Al contrario que Europa, EE UU ha unido a la flexibilidad económica una increíble fe en la innovación tecnológica. Dos noticias se han coaligado estas últimas semanas para demostrarnos que Estados Unidos está lejos de ser la potencia derrotada y en retirada que nos habían dibujado. Por un lado, las revelaciones de Snowden y varios diarios estadounidenses y británicos sobre el alcance de los programas estadounidenses de interceptación de las comunicaciones mundiales dibujan un mundo en el que EE UU controla de forma maestra y bastante segura esa gran innovación tecnológica que es Internet y que tan radicalmente está transformando nuestro modo de vida. Por otro lado, el aterrizaje plenamente robotizado de un avión no-tripulado XB-47B sobre un portaviones ocurrido la semana pasada demuestra que EE UU será capaz todavía por mucho tiempo de mantener la hegemonía militar en la que asienta su poder global.

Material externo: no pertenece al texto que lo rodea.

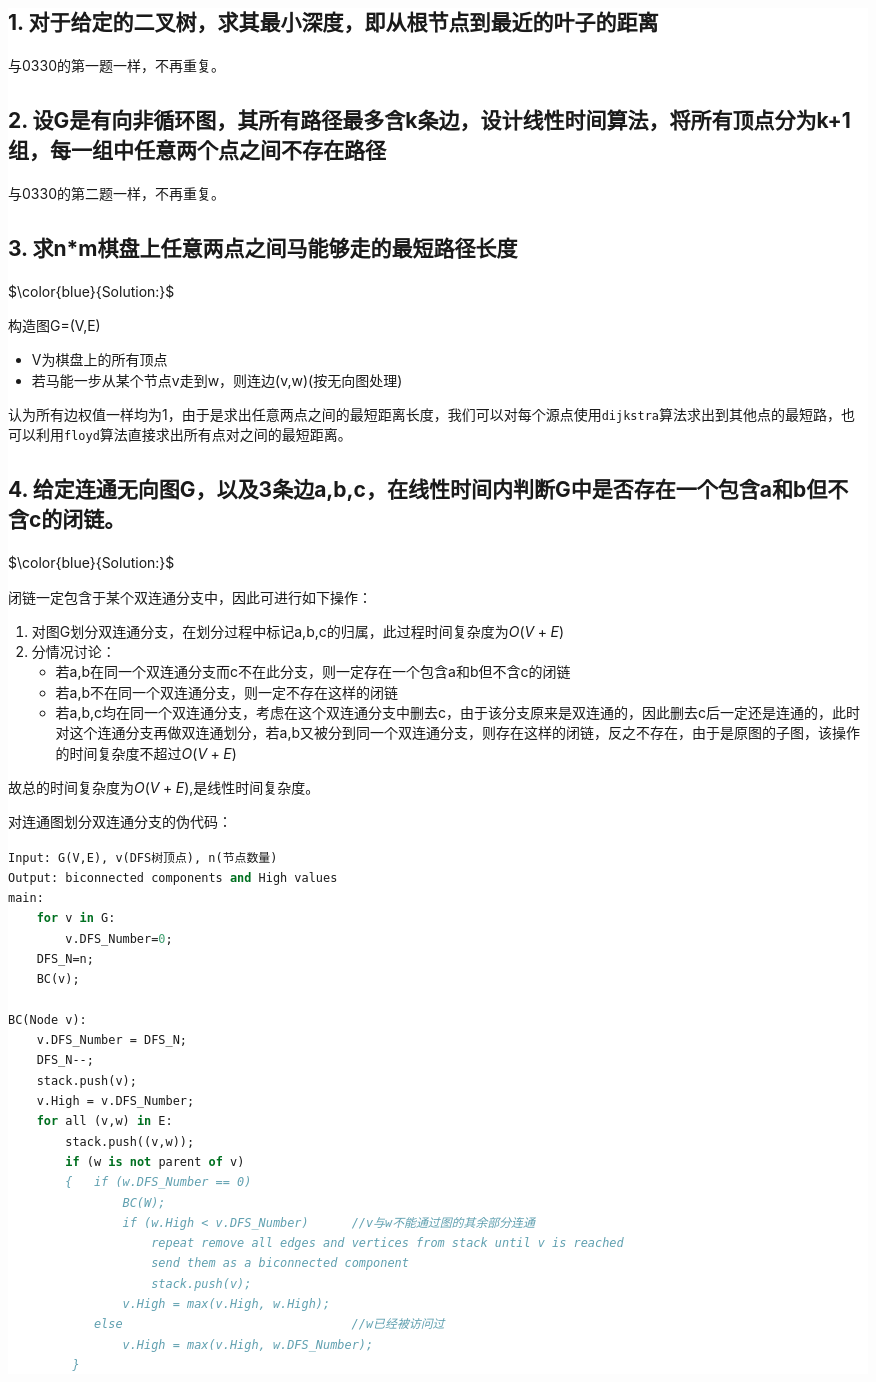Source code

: ## 1. 对于给定的二叉树，求其最小深度，即从根节点到最近的叶子的距离

与0330的第一题一样，不再重复。

## 2. 设G是有向非循环图，其所有路径最多含k条边，设计线性时间算法，将所有顶点分为k+1组，每一组中任意两个点之间不存在路径

与0330的第二题一样，不再重复。

## 3. 求n*m棋盘上任意两点之间马能够走的最短路径长度

$\color{blue}{Solution:}$

构造图G=(V,E)

- V为棋盘上的所有顶点
- 若马能一步从某个节点v走到w，则连边(v,w)(按无向图处理)

认为所有边权值一样均为1，由于是求出任意两点之间的最短距离长度，我们可以对每个源点使用`dijkstra`算法求出到其他点的最短路，也可以利用`floyd`算法直接求出所有点对之间的最短距离。

## 4. 给定连通无向图G，以及3条边a,b,c，在线性时间内判断G中是否存在一个包含a和b但不含c的闭链。

$\color{blue}{Solution:}$

闭链一定包含于某个双连通分支中，因此可进行如下操作：

1. 对图G划分双连通分支，在划分过程中标记a,b,c的归属，此过程时间复杂度为$O(V+E)$
2. 分情况讨论：
   - 若a,b在同一个双连通分支而c不在此分支，则一定存在一个包含a和b但不含c的闭链
   - 若a,b不在同一个双连通分支，则一定不存在这样的闭链
   - 若a,b,c均在同一个双连通分支，考虑在这个双连通分支中删去c，由于该分支原来是双连通的，因此删去c后一定还是连通的，此时对这个连通分支再做双连通划分，若a,b又被分到同一个双连通分支，则存在这样的闭链，反之不存在，由于是原图的子图，该操作的时间复杂度不超过$O(V+E)$

故总的时间复杂度为$O(V+E)$,是线性时间复杂度。

对连通图划分双连通分支的伪代码：

```pascal
Input: G(V,E), v(DFS树顶点), n(节点数量)
Output: biconnected components and High values
main:
	for v in G:
		v.DFS_Number=0;
	DFS_N=n;
	BC(v);
	
BC(Node v):
	v.DFS_Number = DFS_N;
	DFS_N--;
	stack.push(v);
	v.High = v.DFS_Number;
	for all (v,w) in E:
		stack.push((v,w));
		if (w is not parent of v)
        {	if (w.DFS_Number == 0)
				BC(W);
				if (w.High < v.DFS_Number)   	//v与w不能通过图的其余部分连通
					repeat remove all edges and vertices from stack until v is reached
					send them as a biconnected component
					stack.push(v);
				v.High = max(v.High, w.High);
			else								//w已经被访问过
				v.High = max(v.High, w.DFS_Number);
         }       			
```
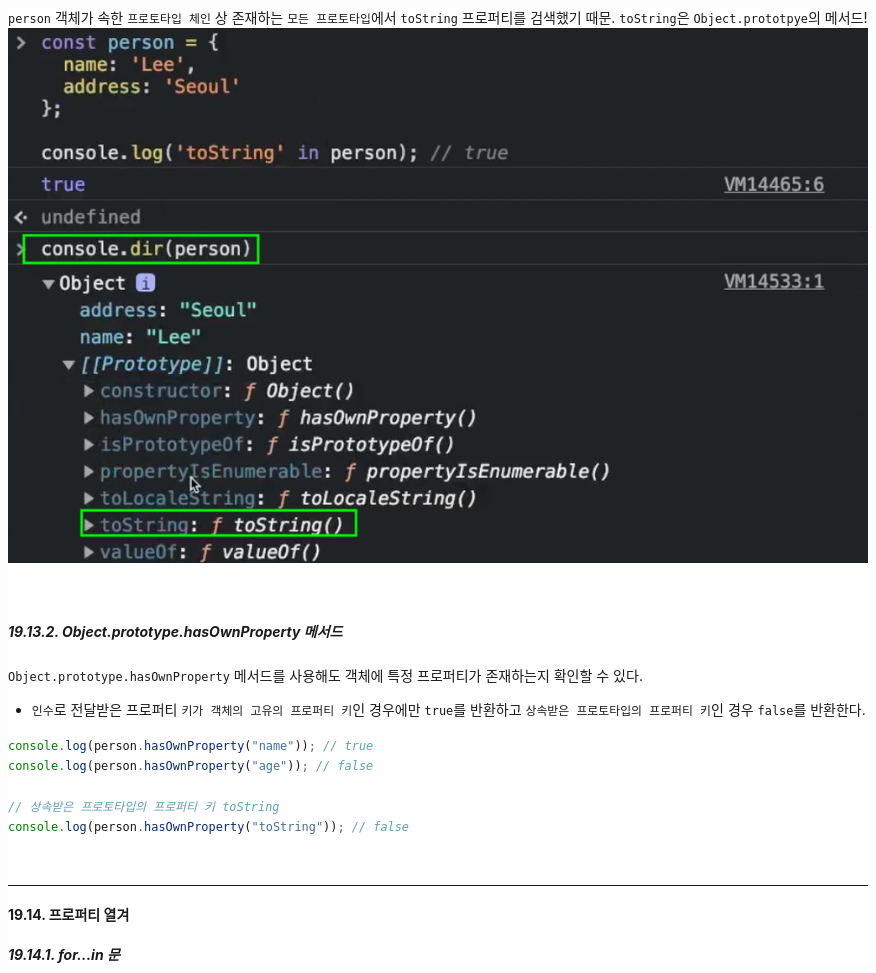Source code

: `person` 객체가 속한 `프로토타입 체인` 상 존재하는 `모든 프로토타입`에서 `toString` 프로퍼티를 검색했기 때문. `toString`은 `Object.prototpye`의 메서드!
![](../../assets/images/js_study/19.13.1.png)

<br>

##### 19.13.2. Object.prototype.hasOwnProperty 메서드

`Object.prototype.hasOwnProperty` 메서드를 사용해도 객체에 특정 프로퍼티가 존재하는지 확인할 수 있다.

- `인수`로 전달받은 프로퍼티 `키가 객체의 고유의 프로퍼티 키`인 경우에만 `true`를 반환하고 `상속받은 프로토타입의 프로퍼티 키`인 경우 `false`를 반환한다.

```js
console.log(person.hasOwnProperty("name")); // true
console.log(person.hasOwnProperty("age")); // false

// 상속받은 프로토타입의 프로퍼티 키 toString
console.log(person.hasOwnProperty("toString")); // false
```

<br>

---

#### 19.14. 프로퍼티 열겨

##### 19.14.1. for...in 문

A todos estos activos tecnológicos, EE UU suma una revolución energética de primera magnitud, que no sólo le garantiza un suministro energético sostenido y a buen precio sobre el que asentar su recuperación económica, sino una cada vez mayor independencia y margen de actuación geopolítico. Y para completar este panorama, EE UU aporta otra cosa de la que Europa carece: una demografía pujante que le garantiza una mayor productividad y una menor tasa de dependencia.
Lo que queda pues en evidencia en este panorama es la vieja Europa, atascada en su gobernanza del euro, víctima de una demografía muy desfavorable, incapaz de dar un vuelco a su dependencia energética y, como se ha visto estas últimas semanas, sometida tecnológicamente a EE UU. Que solo en Alemania se haya visto algo de orgullo herido en torno a la sumisión a EE UU revela precisamente el estado de las cosas en Europa: aunque los demás habíamos tirado la toalla hace tiempo, la crisis del euro había dado a los alemanes la falsa sensación de que tenían algo de poder y de que contaban en el mundo. Bienvenidos al club de la humildad geopolítica. ¿Hacemos los europeos algo al respecto o lo dejamos correr?